Por Pedro Arruda no Blog Vamos Contextualizar

Pela atual Constituição brasileira de 1988, o Brasil é um Estado laico. Mas o que isso significa?

A influência cristã no Brasil é herança dos colonizadores portugueses que catequizaram os nativos de acordo com sua crença, por considerá-los seres pagãos.

Ou seja, nem sempre o Brasil foi um país laico. No Brasil Império, a Constituição da época, (outorgada por D. Pedro I em 1824), estabelecia a religião católica apostólica romana como a oficial.

Após o período de domínio português e com a república estabelecida no século XIX, outras sete constituições foram outorgadas e em nenhuma delas foi estabelecida uma religião oficial de Estado, prezando pela laicidade e o respeito a pluralidade de credos. Dessa forma, tornava-se sumariamente proibida a interferência religiosa em decisões sociopolíticas embasadas por convicções religiosas.

Pela última Constituição federal, datada de 1988, em vigor até hoje, de acordo com o artigo 5:

– É inviolável a liberdade de consciência e de crença, sendo assegurado o livre exercício dos cultos religiosos e garantida, na forma da lei, a proteção aos locais de culto e a suas liturgias;

– Ninguém será privado de direitos por motivo de crença religiosa ou de convicção  filosófica ou política, salvo se as invocar para eximir-se de obrigação legal a todos imposta e recusar-se-a a cumprir prestação alternativa, fixada em lei.

Além disso, o artigo 19 da Carta de 1988 estabelece que:
– É vedado à União, aos Estados, ao Distrito Federal e aos Municípios estabelecer cultos religiosos ou igrejas, subvencioná-los, embaraçar-lhes o funcionamento ou manter com eles ou seus representantes relações de dependência ou aliança, ressalvada, na forma da lei, a colaboração de interesse público.

Todo brasileiro é livre e assegurado pela Constituição à liberdade religiosa, não sendo do interesse de ninguém se fulano é cristão ou se ciclano é judeu.
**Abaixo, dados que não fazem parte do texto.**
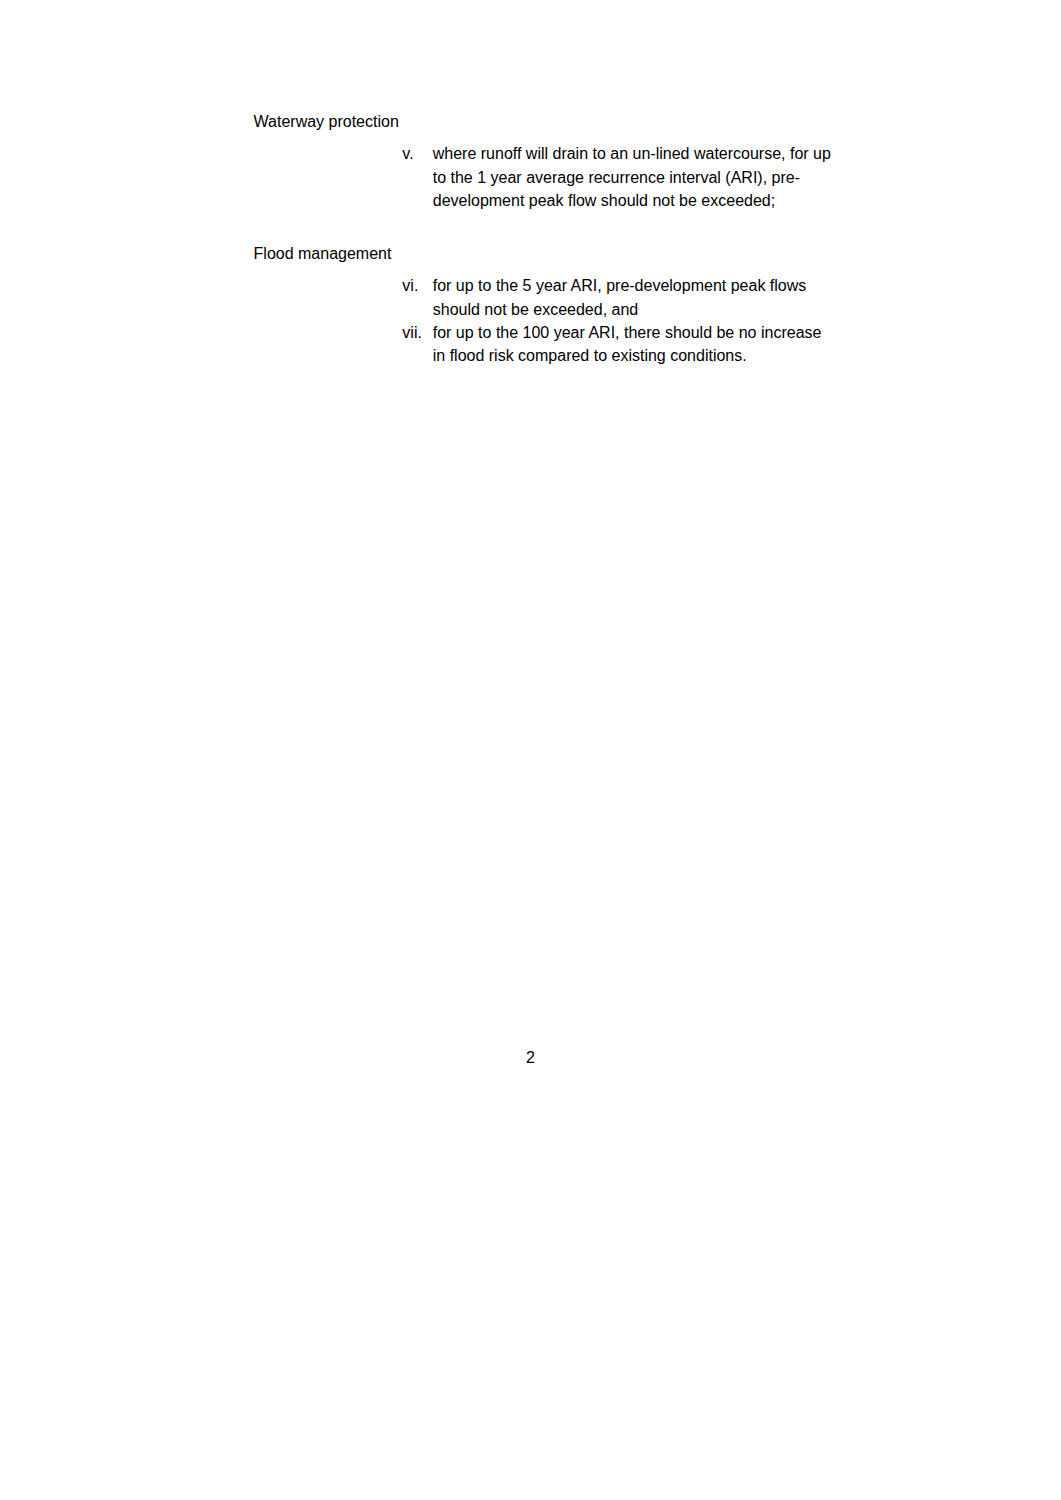Waterway protection
v. where runoff will drain to an un-lined watercourse, for up to the 1 year average recurrence interval (ARI), pre-development peak flow should not be exceeded;
Flood management
vi. for up to the 5 year ARI, pre-development peak flows should not be exceeded, and
vii. for up to the 100 year ARI, there should be no increase in flood risk compared to existing conditions.
2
Todos os cultos e credos são livres; à adoração a Maomé, Zeus, Buda, Deus, Tupã ou qualquer outra entidade religiosa é permitida, desde que não interfira em decisões democráticas.

Quando se fala em Estado Laico, defende-se a separação completa entre o poder secular e o poder temporal; que os políticos tratem as questões de comportamento como questões de liberdade individual, e não de doutrina religiosa.
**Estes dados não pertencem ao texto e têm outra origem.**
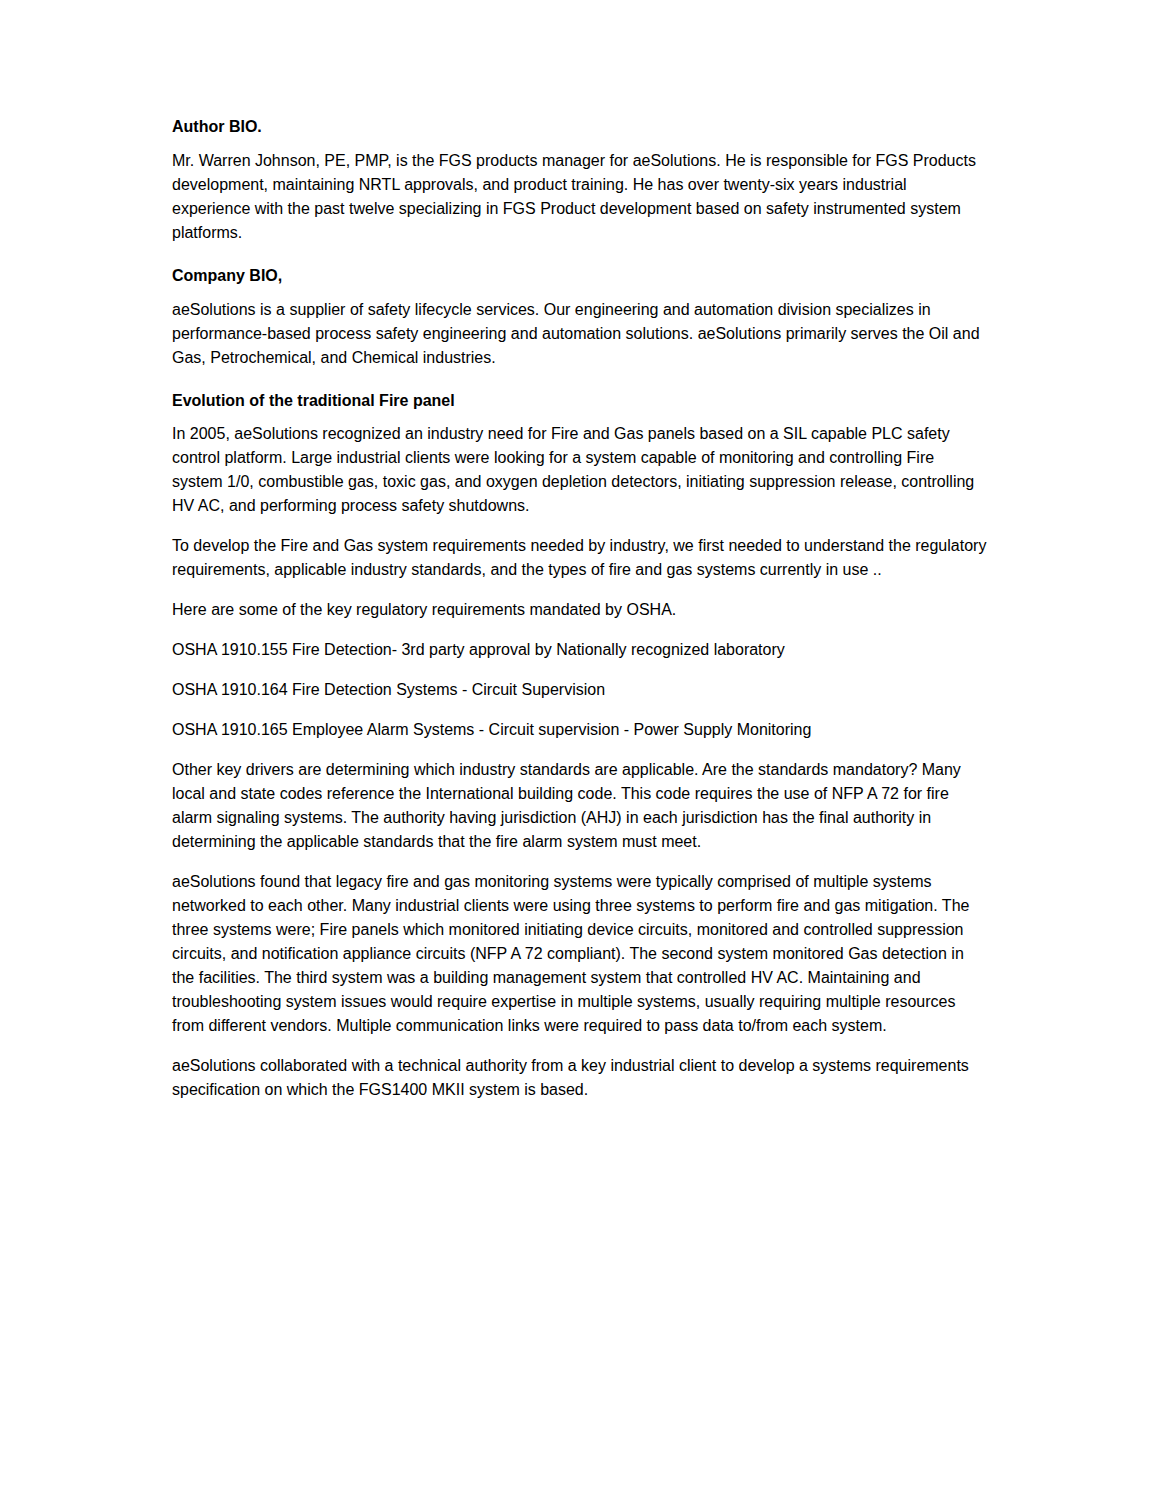Author BIO.
Mr. Warren Johnson, PE, PMP, is the FGS products manager for aeSolutions. He is responsible for FGS Products development, maintaining NRTL approvals, and product training. He has over twenty-six years industrial experience with the past twelve specializing in FGS Product development based on safety instrumented system platforms.
Company BIO,
aeSolutions is a supplier of safety lifecycle services. Our engineering and automation division specializes in performance-based process safety engineering and automation solutions. aeSolutions primarily serves the Oil and Gas, Petrochemical, and Chemical industries.
Evolution of the traditional Fire panel
In 2005, aeSolutions recognized an industry need for Fire and Gas panels based on a SIL capable PLC safety control platform. Large industrial clients were looking for a system capable of monitoring and controlling Fire system 1/0, combustible gas, toxic gas, and oxygen depletion detectors, initiating suppression release, controlling HV AC, and performing process safety shutdowns.
To develop the Fire and Gas system requirements needed by industry, we first needed to understand the regulatory requirements, applicable industry standards, and the types of fire and gas systems currently in use ..
Here are some of the key regulatory requirements mandated by OSHA.
OSHA 1910.155 Fire Detection- 3rd party approval by Nationally recognized laboratory
OSHA 1910.164 Fire Detection Systems - Circuit Supervision
OSHA 1910.165 Employee Alarm Systems - Circuit supervision - Power Supply Monitoring
Other key drivers are determining which industry standards are applicable. Are the standards mandatory? Many local and state codes reference the International building code. This code requires the use of NFP A 72 for fire alarm signaling systems. The authority having jurisdiction (AHJ) in each jurisdiction has the final authority in determining the applicable standards that the fire alarm system must meet.
aeSolutions found that legacy fire and gas monitoring systems were typically comprised of multiple systems networked to each other. Many industrial clients were using three systems to perform fire and gas mitigation. The three systems were; Fire panels which monitored initiating device circuits, monitored and controlled suppression circuits, and notification appliance circuits (NFP A 72 compliant). The second system monitored Gas detection in the facilities. The third system was a building management system that controlled HV AC. Maintaining and troubleshooting system issues would require expertise in multiple systems, usually requiring multiple resources from different vendors. Multiple communication links were required to pass data to/from each system.
aeSolutions collaborated with a technical authority from a key industrial client to develop a systems requirements specification on which the FGS1400 MKII system is based.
O Brasil não é o único país com maioria cristã no mundo. Nos Estados Unidos, por exemplo, a maioria da população é protestante, mas o aborto é legalizado em todos os seus 50 estados. O mesmo vale para Portugal e Itália, onde a maioria da população esmagadora é católica. A eficiência desses países, é o resultado do cumprimento e respeito que as autoridades têm com as lei vigentes em seus respectivos países, onde o Estado é laico na teria e na prática; lá, os políticos não tomam decisões, nem criam ou aprovam projetos de lei embasados pela Bíblia, e sim naquilo que fará bem para a população como um todo.

Se o Brasil for de fato um país laico, que defende e preza pelas múltiplas doutrinas, os deputados que liderados por Marco Feliciano (PSC – SP) e Eduardo Cunha (PMDB – RJ), pararam uma sessão no plenário da Câmara, para rezar o Pai-Nosso, como forma de protesto ao movimento LGBT, deverão ser julgados por desrespeito à laicidade do Estado, uma vez que nem todos ali presentes são cristãos e compactuam com esses cultos em locais inadequados para oprimir as minorias.